Tuesday, September 16, 2014


June 28, 2014
 I have often said of myself that I am a sprinter, not a marathoner. I cannot tolerate uncertainty well or unfinished business. I tend to rush to conclusions to avoid the pain of long transitions. I get through tough appointments by imagining what a short duration they will be. Alzheimer's allows no such niceties. It has its own nasty, twisted rhythms and demands, without mercy, that you live by its own bizarre timeline. I am being schooled in the fine art of agonizing loss and betrayal, both by my life partner and myself. Everything is stripped away in your own soul and psyche. There is no place to hide.
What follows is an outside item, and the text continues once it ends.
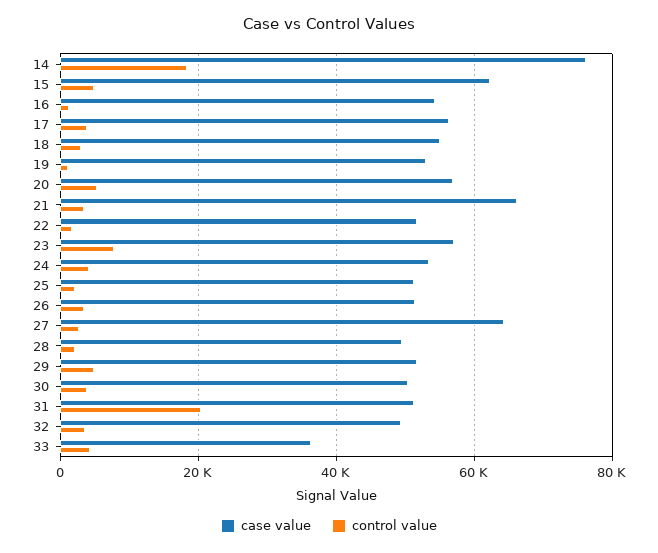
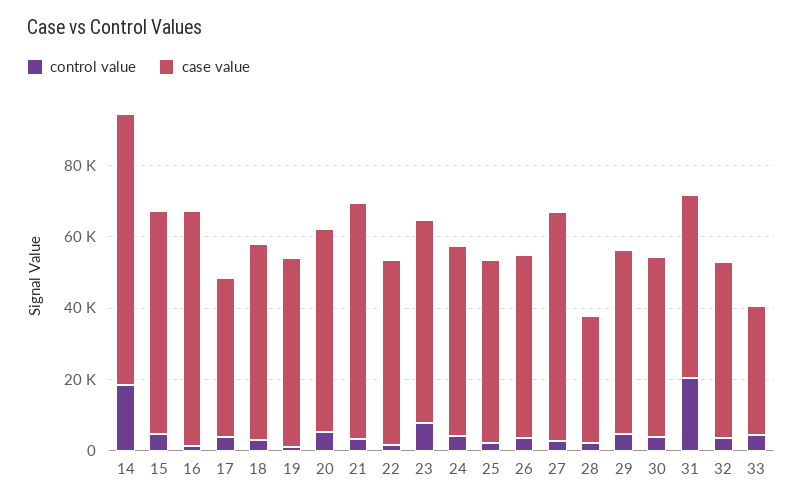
case value, 16: 54000 -> 65000
case value, 17: 56000 -> 45000
case value, 28: 50000 -> 35000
The principal of this school keeps a low drumming knell of the time it itself only knows , and the requirement of your attendance through it all. This taskmaster forces your head into the grindstone, without letting up, without allowing a breath. I have exhausted every aspect of denial and escape known to me. Nothing works. Currently he is housed, once again, in a medical facility for rehab following a recurrent infection. This time he also has an aspirational pneumonia to accompany his UTI. This, says the somber sounding physician of the moment, is a progression of the disease. This, he intones, indicates he is in the final stage of dementia. I don't care. I no longer listen, or run to google, or pick up the ever present books or pamphlets. I no longer go to meetings or seek elder care attorney advice. I do not follow the research or ask questions with scientific overtones. I no longer care. I don't follow the rules either. They put him on pureed food and thickened liquids. I sneak in real food, cut up fine in lots of gravy, butter, sauce and real coke and real strawberry malts. When they leave the room, I feed him. They tell me, as we walk the halls together, "I am sorry. You have to have one of us with you when you walk." I reply they should not be sorry. They should just join us. They often say they can't because they are busy. We keep on walking. They said he was eligible for hospice, so I put him in the car and took him to our lake. He didn't notice or care, but I did. I usually feel as if I am wearing the dunce cap, but I no longer care. They roll their eyes at my non compliance. I smile and keep on going. I may not graduate with honors, but I have learned to dance in the rain.